決算時には、完成工事原価(費用)と完成工事高(収益)を計上します。決算では、その会計年度の収益・費用を確定しなければなりません。損益計算書を作成し、当期の税額を確定させるためです。
(完成工事原価) 10,000 (未成工事支出金) 10,000 (完成工事受入金) 8,000 (完成工事高)12,000
(完成工事未収入金) 4,000
③に記載のあるように、2019年度において実際の工事原価が10,000円と分かります。よって、10,000円を2019年度の完成工事原価として、未成工事支出金を振り替えることで仕訳します。
完成工事高は、①の通り、原価比例法で算出します。原価比例法では、完成工事高の算出方法は、見積工事収益総額に工事進捗度を掛けたものです。
工事進捗度は、決算日までに発生した工事原価の累計額を見積工事原価総額で割ることで算出します。
✔️完成工事高=工事収益総額×工事進捗度 ✔️工事進捗度=決算日までに発生した工事原価累計額/見工事原価総額 |
難しく考える必要はなく、請負金額(工事収益総額)のうち、工事が終わったところまでの分を売上(完成工事高)として計上します。

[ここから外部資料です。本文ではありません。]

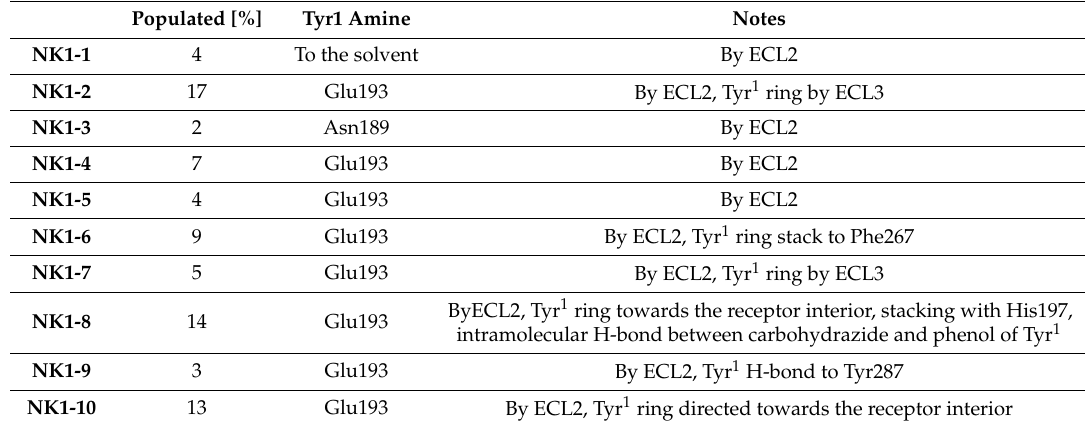
Table 6. Description of representative structures for clusters related to Tyr- d -Ala-Gly-Phe-fragment position in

工事がどのくらい進んでいるのかを表す工事進捗度は、「想定される全体での工事原価のうち、現時点でどのくらいの工事原価を使ったかの割合」を表しています。
完成工事高が、原価の使用率に比例するので、原価比例法というんです。
このケースでは、
48,000(工事収益総額)×10,000(2019年度の実際の発生原価)/40,000(見積工事原価総額)=12,000
よって、2019年度における完成工事高は12,000円となります。
当初の見積工事原価総額が40,000円で、そのうち10,000円の原価を消費しています。

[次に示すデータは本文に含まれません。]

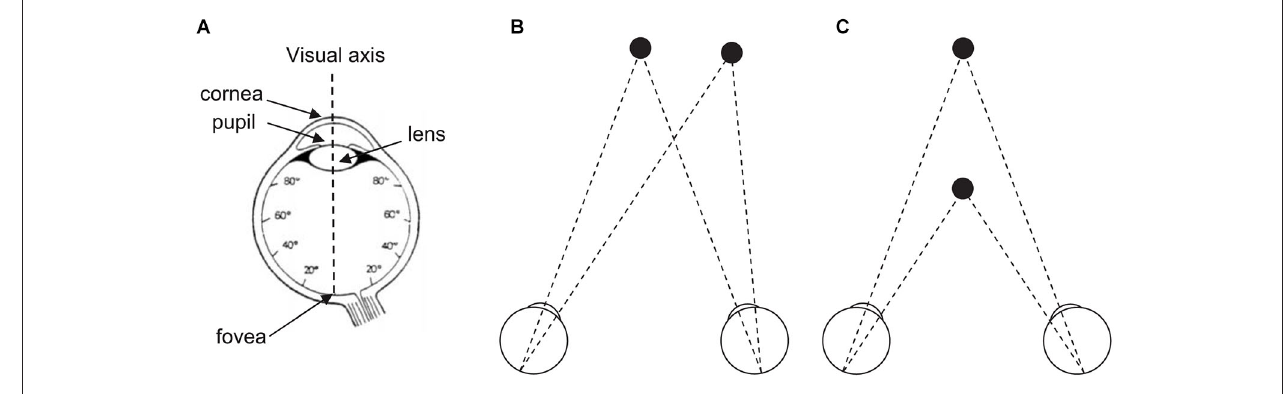
(saccade) or smooth (pursuit) movement to foveate a target in eccentricity (to the left, to the right, up, down, or in any oblique direction). (C) The two eyes move in depth thanks to a step or smooth (vergence) movement to foveate a target in distance (at close or at far). (A) Adapted from Bagot (1999, p. 128, Figure 35) (© O.A. Coubard, with permission); (B,C) From O.A.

工事進捗度としては、10,000/40,000で、工事全体の4分の1となります。請負金額48,000円(工事収益)の4分の1である12,000円を完成工事高として計上します。
(イ)2020年度の仕訳
まず、2020年度における工事原価支払の仕訳ですが、この会計年度の材料費や賃金などを計上します。
(未成工事支出金)25,000 (現金預金)25,000
この25,000円という数字は③の2020年度の実際の発生原価から取ってきた数字です。
次に、2020年度の決算時の仕訳です。
決算時に仕訳では、完成工事原価と完成工事高を計上します。
まず、2020年度の完成工事原価を計上します。
(完成工事原価)25,000 (未成工事支出金)25,000
次に、完成工事高を計上しなければなりません。
これまでの工事原価の累計額(この工事にかかった工事原価の累計)は、2019年度と2020年度の工事原価を合計した金額となります。10,000円+25,000円=35,000円です。
したがって、2020年度における完成工事高は、
48,000円(工事収益総額)×35,000円(2019~2020年度の工事原価累計額)/60,000円(変更後見積工事原価総額)ー12,000円=16,000円
になります。なぜ、12,000円引いているかというと、2019年度に既に収益として完成工事高に計上しているからです。あくまでも「2020年度」の完成工事高を算出しています。
よって、
(完成工事未収入金)16,000 (完成工事高)16,000
となります。
さらに、想定される損失は早めに決算書に反映すべきです。今回の記事のテーマである「工事損失引当金」の登場です。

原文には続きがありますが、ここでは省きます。